A differenza delle API RESTful, che restituiscono tutti i dati di una risorsa in risposta a una richiesta, GraphQL consente ai client di specificare esattamente quali dati sono interessati a ricevere.

API GraphQL

In pratica, le API GraphQL consentono di definire uno schema di tipi di dati che possono essere interrogati dal client, e di eseguire query su quei tipi di dati per ottenere solo le informazioni richieste.

Ciò significa che il client può richiedere solo i dati di cui ha bisogno, evitando di scaricare informazioni inutili e di aumentare il traffico di rete.

Un esempio concreto di API GraphQL potrebbe essere un’applicazione che consente agli utenti di cercare hotel nella loro zona.

L’applicazione potrebbe utilizzare le API GraphQL per comunicare con il servizio web che fornisce le informazioni sugli hotel, e interrogare solo i dati necessari per la ricerca, come il nome dell’hotel, la sua posizione e le stanze.

In questo modo, l’applicazione può fornire una risposta rapida e precisa all’utente, senza dover scaricare informazioni inutili.

Sviluppo software e API: esempi di successo

Quelli di cui parleremo sono solo alcuni esempi delle molteplici API esistenti e disponibili e delle diverse soluzioni che possono essere realizzate utilizzando queste API.

Web API: Google Maps Twitter, Facebook

  • Google Maps, che consente ai programmatori di accedere ai dati geografici e alle funzionalità di mapping di Google.
  • Twitter, che consente ai programmatori di accedere alle funzionalità di Twitter, tra cui la pubblicazione di tweet, la ricerca di tweet e l’accesso ai dati del profilo degli utenti.
  • Facebook, che consente ai programmatori di accedere alle funzionalità di Facebook, tra cui la pubblicazione di post, la lettura dei feed delle notizie e l’accesso ai dati del profilo degli utenti.

API di servizio: PayPal, OAuth, WordPress

  • API di pagamento come PayPal, che consente ai programmatori di integrare i pagamenti nel proprio sito web o applicazione.
  • API di autenticazione come OAuth, che consente agli utenti di concedere l’accesso sicuro alle loro informazioni di account a terze parti.
  • API di gestione di contenuti come WordPress, che consente ai programmatori di creare, modificare e pubblicare contenuti sulle piattaforme web.
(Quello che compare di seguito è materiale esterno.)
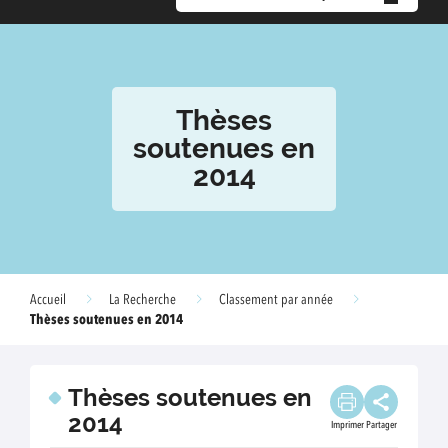
Thèses
soutenues en
2014
Accueil
La Recherche
Classement par année
Thèses soutenues en 2014
Thèses soutenues en
2014
Imprimer
Partager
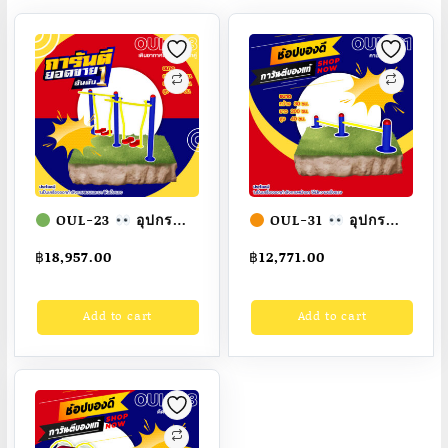
แบบ
บาร์
โหน2ระดับ
ขนาด
100x100x100cm.
Fofansendai
ทำ
สี
OUL-23
อุปกรณ์
OUL-31
อุปกรณ์
สวย
เดินอากาศไร้การ
คานดันพื้นคู่ เครื่องออก
฿
18,957.00
฿
12,771.00
กระแทกคู่ เครื่องออก
กำลังกายกลางแจ้ง
สั่ง
กำลังกายกลางแจ้ง
ผู้ใหญ่
ขนาด
ทำ
Add to cart
Add to cart
ผู้ใหญ่
ขนาด
30x200x40cm.
7-
15
40x200x120cm.
Fofansendai
ทำสี
วัน
Fofansendai
ทำสี
สวย
สั่งทำ 7-15 วัน
สวย
สั่งทำ 7-15 วัน
quantity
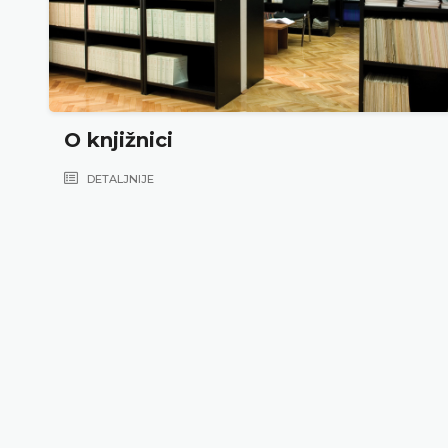
O knjižnici
DETALJNIJE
Database API: JDBC e MySQL Connector

  • JDBC (Java Database Connectivity), un’API per connettersi a database relazionali in Java.
  • MySQL Connector, un’API per connettersi a database MySQL in diverse lingue di programmazione.

API di Sistema Operativo: Win32 e POSIX

  • Win32 API, un’API per il sistema operativo Windows.
  • POSIX API, un’API standardizzata per sistemi operativi Unix e Unix-like come Linux e macOS.

API di Libreria: OpenGL e jQuery

  • OpenGL, un’API per la grafica 3D che fornisce funzionalità di basso livello per la creazione di giochi e applicazioni grafiche.
  • jQuery, un’API per la manipolazione del DOM (Document Object Model) in JavaScript per semplificare l’interazione degli sviluppatori con gli elementi HTML.

Conclusioni: le API come strumento di successo per le imprese

Abbiamo visto che le API si legano al mondo dello sviluppo software, sono molteplici e ognuna con caratteristiche e utilizzi specifici e rappresentano una tecnologia cruciale per l’integrazione tra sistemi e applicazioni, facilitando la collaborazione tra le aziende e migliorando le loro performance.

Leggi anche: Sviluppo software: principali metodologie e framework per scegliere il giusto partner tecnologico

Concludendo, le API sono uno strumento essenziale per le aziende che cercano di migliorare le loro performance e di aumentare il loro fatturato. Con la loro capacità di integrare sistemi e di scambiare dati e informazioni in modo efficiente, le API dunque aiutano le aziende a raggiungere i loro obiettivi e a migliorare la loro competitività nel mercato.